THAILAND | Saturday, 29 December 2007 | Views [891]

We spent the day at the ruins at Old Sukhothai, the first capitol of Siam. They are spectacular. The site is so large that you have to rent a bicycle to get around. Except for a palace and a modern monument to the first king of Siam, the ruins are all temples. It's not clear if there were also houses at one point in this portion of the city (there are plenty of grassy areas where other structures certainly were), or if this area was something of the "religious district" and the people lived elsewhere. In any case, the entire site is visually stunning. We nearly filled up the camera's entire memory card by 2:30. I'll post a couple below, but the Sukhothai gallery has more.

Carrie: I also wanted to note that I had my first run in with a squat toilet. Though its entirely possible to get by without using one, its part of the Thai experience. First off I had to pay 3 baht to use it. Approximately one penny. I don't know if its more ridiculous that one has to pay, or that one has to pay mere penny's worth.

The stalls are normal, with the little slide to lock the door behind you. And the toilet sits a few feet off the ground. It's got grippy parts on either side of the hole. In fact there could be a really neat abstract picture juxtaposing a squat toilet with a dinner plate on a placemat. Visually they're about the same size and you put your feet where the silverware goes.

Tanja told me you're supposed to face the back wall, but years of conditioning made me face toward the door. Maybe that's why it felt like my feet were WAY too far apart. There is no flush mechanism, which I wasn't prepared for. I kept examining all sides of the "bowl" and glancing suspiciously at the bucket of water with the floating tupperware bowl in it. No way I was gonna touch that filthy thing. In the end I left without flushing at all. There was no soap at the sink either.

The buses that run out to the ruins are more like modified flat-bed trucks:

After some food and shopping (for ourselves, for once!), we started looking for the bus home. We were told that the last buses depart at 5pm, and it was about 4:40, so we started walking along the road where they travel so that we could look in shops while waiting for the bus.

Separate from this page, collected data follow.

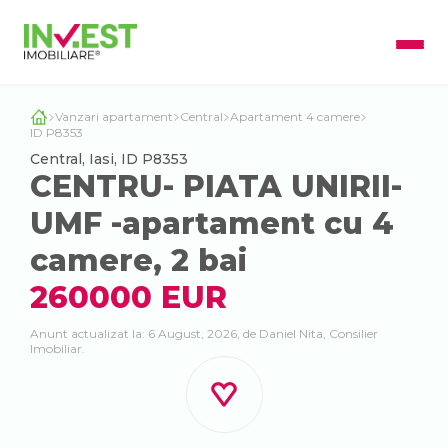
Vanzari apartament
Central
Apartament 4 camere
ID P8353
Central, Iasi, ID P8353
CENTRU- PIATA UNIRII-
UMF -apartament cu 4
camere, 2 bai
260000 EUR
Anunt actualizat la: 6 August, 2026, de Daniel Nita, Consilier
Imobiliar.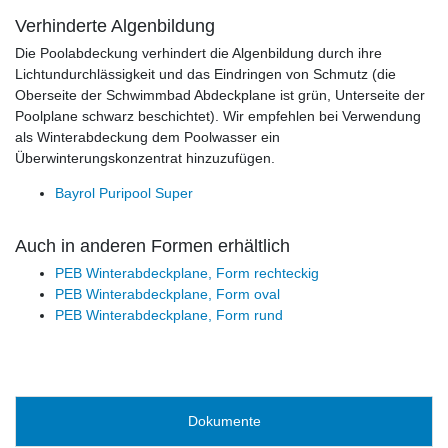
Verhinderte Algenbildung
Die Poolabdeckung verhindert die Algenbildung durch ihre
Lichtundurchlässigkeit und das Eindringen von Schmutz (die
Oberseite der Schwimmbad Abdeckplane ist grün, Unterseite der
Poolplane schwarz beschichtet). Wir empfehlen bei Verwendung
als Winterabdeckung dem Poolwasser ein
Überwinterungskonzentrat hinzuzufügen.
Bayrol Puripool Super
Auch in anderen Formen erhältlich
PEB Winterabdeckplane, Form rechteckig
PEB Winterabdeckplane, Form oval
PEB Winterabdeckplane, Form rund
Dokumente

After about 15 minutes of walking and not seeing a bus, we started to get mildly concerned. Right after we passed the area with shops, we saw an extended-cab truck 100 feet ahead backing up in the road (yes, in the road, not the shoulder...but this is par for the course in Thailand). We had no reason to think that this had anything to do with us, so we kept our easy pace in his direction while he went backward in ours. When we met, he rolled down his window, asked where we were headed, and told us to hop in.

[E: OK, Mom, I know that right now you're yelling at the screen "you didn't get in, right?!" Remember, though, that Thailand is home to the nicest people on earth and that the list of things we have been given by gracious Thais includes: a bag of oranges, dinner complete with soup and a cold salad dish, two Buddha pendants, two bracelets, bottomless glasses of Coke and whisky, and a Christmas present (which, oddly, turned out to be a hand-towel, albeit a quite nice brand new one). Getting a free ride didn't seem out of the ordinary whatsoever. We never thought twice about hopping in.]

After we got in, he introduced himself as Samart, a mechanical engineer working in Bangkok; his title, according to his business card, is "chief senior engineer for product development," although he didn't look a day over 25. We talked a bit about our travels and why he was in Sukhothai. Turns out that this is his hometown and that his wife still works here.

(Carrie: I would like to interject here, that up until this point Eric and I have been bad mouthing Sukhothai, dirty and industrial and bleh, certainly no Chiang Dao. But as soon as Samart spoke so proudly about his city, we started chiming in with how fantastic it was. And with sincerity. It's hard to dislike the place when it clearly means much to him.)

We asked him if he could suggest a good restaurant, and he showed us a place owned by a friend of his, which is located right by our guesthouse. He even hopped out of his truck to tell his friend that we would be coming in tonight, then backtracked to take us back to the guesthouse. That's when he gave us his card, wrote his personal phone number on the back, and told us to call him if we need anything.

We just can't believe how nice people are here. It's great.

Carrie: We did end up eating there, and while the food was excellent, we were the only ones in the restaurant. Two girls watched the Disney channel while their grandfather watched a soccer game with headphones on. The very sweet grandmother noticed that I was all paranoid about mosquitoes (65 is plenty thank you) and she brought over a smoking "mosquito coil" to keep them away. All without speaking. It was very sweet.